Sequence comparison among PHR1 and related proteins in databanks. (A) Alignment of the MYB (top) and predicted coiled–coil (bottom) conserved domains constructed by use of the CLUSTAL program (Higgins et al. 1996). The protein accession number given in the SPTREMBL or EMBL databanks is preceded by a species identifier as follows: A. thaliana (At), Nicotiana tabacum (Nt), Mesembryanthemum crystallinum (Mc), and C. reinhardtii (Cr). Arrowhead indicates the position of an insertion of 8 and 16 amino acid residues in the Q9SVP8 and Q9LRN5 sequences, respectively. Alignment was colored according to the average BLOSUM62 score (0.5–1.49, light gray; 1.5–2.9, gray; ≥3.0, black). (B) Phylogram of proteins described in A sharing the MYB and predicted coiled–coil conserved domains, constructed by use of the CLUSTAL (Higgins et al. 1996) program and the neighbor-joining method (Saitou and Nei 1987). The bootstrap (Felsenstein 1992) value of each node is indicated (of 1000 samples).

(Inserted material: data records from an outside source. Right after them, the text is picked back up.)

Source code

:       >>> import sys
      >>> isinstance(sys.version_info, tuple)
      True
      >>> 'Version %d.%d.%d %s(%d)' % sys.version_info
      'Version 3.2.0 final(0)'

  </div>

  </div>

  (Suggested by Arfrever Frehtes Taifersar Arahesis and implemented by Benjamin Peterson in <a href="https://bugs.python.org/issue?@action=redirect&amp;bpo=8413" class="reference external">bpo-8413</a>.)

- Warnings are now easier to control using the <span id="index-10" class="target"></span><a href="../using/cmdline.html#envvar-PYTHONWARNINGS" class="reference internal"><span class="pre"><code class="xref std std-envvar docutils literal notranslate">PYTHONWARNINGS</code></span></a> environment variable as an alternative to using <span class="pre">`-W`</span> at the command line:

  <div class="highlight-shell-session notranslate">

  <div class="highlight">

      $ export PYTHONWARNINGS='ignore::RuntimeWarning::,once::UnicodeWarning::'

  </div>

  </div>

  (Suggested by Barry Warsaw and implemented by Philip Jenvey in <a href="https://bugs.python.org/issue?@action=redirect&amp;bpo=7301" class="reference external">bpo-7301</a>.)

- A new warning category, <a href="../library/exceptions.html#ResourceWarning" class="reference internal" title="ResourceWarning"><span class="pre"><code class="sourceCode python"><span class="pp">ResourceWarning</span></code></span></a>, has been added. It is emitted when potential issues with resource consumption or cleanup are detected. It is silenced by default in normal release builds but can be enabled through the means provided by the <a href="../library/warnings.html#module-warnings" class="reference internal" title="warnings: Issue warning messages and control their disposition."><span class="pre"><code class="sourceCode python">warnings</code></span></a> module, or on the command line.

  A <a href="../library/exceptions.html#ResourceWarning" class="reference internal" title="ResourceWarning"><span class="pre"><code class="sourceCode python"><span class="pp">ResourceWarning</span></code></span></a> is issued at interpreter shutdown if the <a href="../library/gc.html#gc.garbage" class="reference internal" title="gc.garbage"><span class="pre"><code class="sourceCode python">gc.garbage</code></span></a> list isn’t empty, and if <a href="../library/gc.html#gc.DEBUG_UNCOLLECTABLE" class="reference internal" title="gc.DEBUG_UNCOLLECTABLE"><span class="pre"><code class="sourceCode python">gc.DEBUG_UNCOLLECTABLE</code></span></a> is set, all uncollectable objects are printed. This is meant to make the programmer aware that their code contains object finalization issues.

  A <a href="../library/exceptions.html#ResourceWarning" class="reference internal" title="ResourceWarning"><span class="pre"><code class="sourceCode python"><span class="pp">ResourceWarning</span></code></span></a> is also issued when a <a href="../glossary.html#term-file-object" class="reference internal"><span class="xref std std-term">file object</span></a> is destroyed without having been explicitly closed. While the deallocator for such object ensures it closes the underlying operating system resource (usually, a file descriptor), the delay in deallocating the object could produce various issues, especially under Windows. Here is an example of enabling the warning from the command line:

Scale bar, 0.05 substitutions/site. To construct the alignment and the tree, only the two conserved regions were considered.

Figure 5

Sequence-specific DNA-binding properties of PHR1. (A) EMSA of in vitro translated PHR1 protein binding to overlapping DNA fragments from the 5′ region of AtIPS1. Mock-translated reticulocyte lysate was used in the indicated lanes. The DNA fragments used in the experiment are represented diagrammatically at top, and span 707 bp upstream of the first ATG of AtIPS1 (a, from −726 to −568; b, from −612 to −440; c, from −484 to −343; d, from −384 to −245; e, from −285 to −130; f, from −152 to −19). Arrows show PHR1-bound or free DNA (B or F, respectively). Other bands detected in the autoradiograph are shared for each fragment between the lanes corresponding to the mock-translated and to the in vitro-translated PHR1 protein, and thus represent interactions between the fragment and proteins of the reticulocyte lysate. (B) EMSA of amino-terminal and carboxy-terminal deletion derivatives binding to the overlapping region between fragments a and b (from −612 to −568). A diagrammatic representation of the PHR1 protein is shown at top. The black and gray boxes represent the MYB and the predicted coiled–coil domains, respectively. Arrows show the amino terminus and the carboxyl terminus of the amino- and carboxy-terminally truncated derivatives, respectively. (C) Scan mutagenesis of the 10 bp sequence containing the PHR1-binding site (P1BS). Wild-type P1BS is shown with the imperfect palindromic repeats indicated by arrows. Base changes in the mutants tested are indicated in the lines below. Broken lines indicate positions with the same base as in the wild-type P1BS. (D) EMSA of PHR1 to the P1BS-related sequence present in the AtIPS3 promoter (see Table 1). (E) PHR1 homodimerization. EMSA was conducted with the full-size PHR1 protein and with the Δ207Nt deletion derivative binding to the sequence used in B. Proteins were translated in vitro, alone, or in combination.

Figure 6

Northern analysis of PHR1 gene expression. A. thaliana plants were grown in complete medium for 5 d, then transferred to medium containing Pi (+P) for 7 d or lacking Pi (−P) for 2 or 7 d. Poly A⁺-enriched RNA was isolated from these samples and RNA gel blots containing 0.5 μg of these samples were hybridized to the PHR1 probe and subsequently rehybridized to a probe corresponding to the RBP4 gene used as loading control.

Figure 7

Subcellular localization of a GFP∷PHR1 fusion protein in wild-type plants grown under Pi sufficient and Pi starvation conditions. Microscopic images of root cells from transgenic A. thaliana Col-0 plants harboring a control gene 35S∷GFP (top) or a 35S∷GFP∷PHR1 fusion gene (bottom). Plants were grown in complete medium for 5 d, then transferred to medium containing Pi (+P, left) or lacking Pi (−P, right ) for 7 d before analysis. Scale bar, 20 μm.